Ama bu görevin farzı ayn değil farzı kifâye olduğu beyan edilmiş
ve bir cemaatin bu vazifeyi yapması hâlinde o cemaatin
diğer fertlerinin boynundan mesuliyetin kalktığı da açıklanmıştır.
Çünkü Allâhü Te‘âlâ, âyette: ‘hepiniz iyiliği emrediciler
olunuz’ dememiştir. ‘İçinizden bir topluluk insanları hayra
çağırsın’ demiştir. O halde bir fert veya bir cemaat bu vazifeyi
yerine getirirse, cemiyetin diğer fertlerinden sorumluluk düşer.
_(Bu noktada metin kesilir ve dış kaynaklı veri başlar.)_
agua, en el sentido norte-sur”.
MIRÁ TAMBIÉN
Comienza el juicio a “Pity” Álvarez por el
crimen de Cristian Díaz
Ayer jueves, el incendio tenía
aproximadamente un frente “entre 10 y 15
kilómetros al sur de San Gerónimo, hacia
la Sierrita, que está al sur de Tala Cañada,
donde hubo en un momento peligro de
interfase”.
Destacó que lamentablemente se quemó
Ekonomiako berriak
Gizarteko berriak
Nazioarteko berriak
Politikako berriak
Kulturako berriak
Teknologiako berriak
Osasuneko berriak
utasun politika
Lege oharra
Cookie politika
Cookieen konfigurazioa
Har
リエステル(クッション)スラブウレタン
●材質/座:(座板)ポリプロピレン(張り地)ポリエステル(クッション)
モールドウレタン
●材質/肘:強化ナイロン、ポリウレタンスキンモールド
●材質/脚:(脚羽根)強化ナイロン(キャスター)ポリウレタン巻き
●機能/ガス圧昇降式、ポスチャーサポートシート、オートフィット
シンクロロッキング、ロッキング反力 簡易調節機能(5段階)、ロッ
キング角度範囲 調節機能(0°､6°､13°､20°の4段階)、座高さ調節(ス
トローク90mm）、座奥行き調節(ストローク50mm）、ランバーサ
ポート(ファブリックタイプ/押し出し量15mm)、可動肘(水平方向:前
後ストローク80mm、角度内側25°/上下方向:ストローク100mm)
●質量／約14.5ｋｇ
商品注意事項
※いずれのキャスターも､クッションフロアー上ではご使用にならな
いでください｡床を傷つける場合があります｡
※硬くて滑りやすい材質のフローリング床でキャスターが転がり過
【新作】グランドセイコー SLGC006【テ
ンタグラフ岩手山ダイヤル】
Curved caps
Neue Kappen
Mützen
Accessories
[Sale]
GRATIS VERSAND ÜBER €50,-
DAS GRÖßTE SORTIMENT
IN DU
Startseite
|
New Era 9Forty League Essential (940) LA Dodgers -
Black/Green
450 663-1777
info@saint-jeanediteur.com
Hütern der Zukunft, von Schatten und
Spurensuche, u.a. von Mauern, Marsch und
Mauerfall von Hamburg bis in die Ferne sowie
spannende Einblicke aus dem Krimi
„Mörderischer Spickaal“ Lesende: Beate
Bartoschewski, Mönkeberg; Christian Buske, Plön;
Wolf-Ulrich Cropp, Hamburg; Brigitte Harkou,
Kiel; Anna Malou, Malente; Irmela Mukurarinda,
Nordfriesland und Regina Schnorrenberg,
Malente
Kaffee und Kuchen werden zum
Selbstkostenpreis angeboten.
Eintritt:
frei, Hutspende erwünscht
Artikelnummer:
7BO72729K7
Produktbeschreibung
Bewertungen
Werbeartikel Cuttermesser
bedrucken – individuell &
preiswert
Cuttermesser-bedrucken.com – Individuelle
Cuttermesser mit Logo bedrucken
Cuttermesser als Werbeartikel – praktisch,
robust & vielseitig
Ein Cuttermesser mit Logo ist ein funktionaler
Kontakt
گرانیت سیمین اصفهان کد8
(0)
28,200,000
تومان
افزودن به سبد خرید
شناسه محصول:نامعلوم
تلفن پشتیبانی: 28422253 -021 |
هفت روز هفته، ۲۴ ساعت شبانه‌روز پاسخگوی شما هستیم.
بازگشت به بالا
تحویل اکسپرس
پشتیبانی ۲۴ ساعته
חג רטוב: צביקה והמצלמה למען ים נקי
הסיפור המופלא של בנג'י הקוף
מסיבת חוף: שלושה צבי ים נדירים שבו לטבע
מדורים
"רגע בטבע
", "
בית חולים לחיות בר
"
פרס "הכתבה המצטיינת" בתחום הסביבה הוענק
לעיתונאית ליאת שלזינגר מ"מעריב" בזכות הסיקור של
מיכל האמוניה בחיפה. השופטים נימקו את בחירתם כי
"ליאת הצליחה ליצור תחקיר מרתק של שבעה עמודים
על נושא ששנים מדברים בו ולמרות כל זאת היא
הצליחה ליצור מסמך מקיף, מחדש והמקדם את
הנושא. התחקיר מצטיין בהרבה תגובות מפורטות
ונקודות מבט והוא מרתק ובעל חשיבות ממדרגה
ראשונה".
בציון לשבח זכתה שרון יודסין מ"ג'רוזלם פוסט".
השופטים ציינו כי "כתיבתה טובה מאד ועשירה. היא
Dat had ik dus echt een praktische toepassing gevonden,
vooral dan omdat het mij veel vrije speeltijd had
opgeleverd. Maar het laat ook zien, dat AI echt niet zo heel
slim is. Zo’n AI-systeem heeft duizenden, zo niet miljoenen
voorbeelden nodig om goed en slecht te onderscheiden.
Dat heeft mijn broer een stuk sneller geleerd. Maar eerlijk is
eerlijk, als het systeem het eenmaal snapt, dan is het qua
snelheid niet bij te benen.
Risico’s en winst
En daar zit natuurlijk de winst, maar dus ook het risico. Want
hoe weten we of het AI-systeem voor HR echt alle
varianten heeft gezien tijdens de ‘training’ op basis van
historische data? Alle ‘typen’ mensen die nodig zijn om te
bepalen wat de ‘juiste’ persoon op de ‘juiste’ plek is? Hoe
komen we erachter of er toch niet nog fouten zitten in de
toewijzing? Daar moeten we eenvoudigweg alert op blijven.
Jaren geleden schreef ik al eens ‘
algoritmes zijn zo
Allâhü Te‘âlâ, ‘kurtuluş’u, bu vazifeyi bilfiil yapanlara tahsis etmiştir.
O halde eğer bütün halk, bu vazifeyi yapmayıp ihmal
ederse, gelen tehlike bütün cemiyeti kasıp kavuracaktır. Eğer
bir de imkânı olup da bu vazifeyi ihmâl edenler, şeksiz ve şüphesiz
gelecek olan felâkete mâruz kalacaklardır.
Hadîs-i şerîfte Resûllulah (s.a.v.) şöyle buyurmaktadırlar:
“Ey insanlar! İyiliği emretmeden, günah ve kötü işleri yasaklamadan,
Allâh (c.c.)’tan bir istekte bulunmak için ona
duâ ederseniz, Hakk Te‘âlâ sizlere icabet etmez. Tevbe ve
istiğfarda bulunduğunuzda da Allâh’ın af ve mağfiretine
kavuşamazsınız. İyiliği buyurmak, kötülüğü yasaklamak
rızkınızı uzaklaştırmaz, ecelinizi de yaklaştırmaz. Yahudilerin
bilginleri, Hıristiyanların da papazları iyiliği emretmeyip
kötülüğü de men etmediklerinden, Hakk Te‘âlâ bu kavimlere
gönderdiği kendi peygamberlerinin dili ile onlara
lanetini sunmuş, sonra hepsi belâya uğramışlardır”.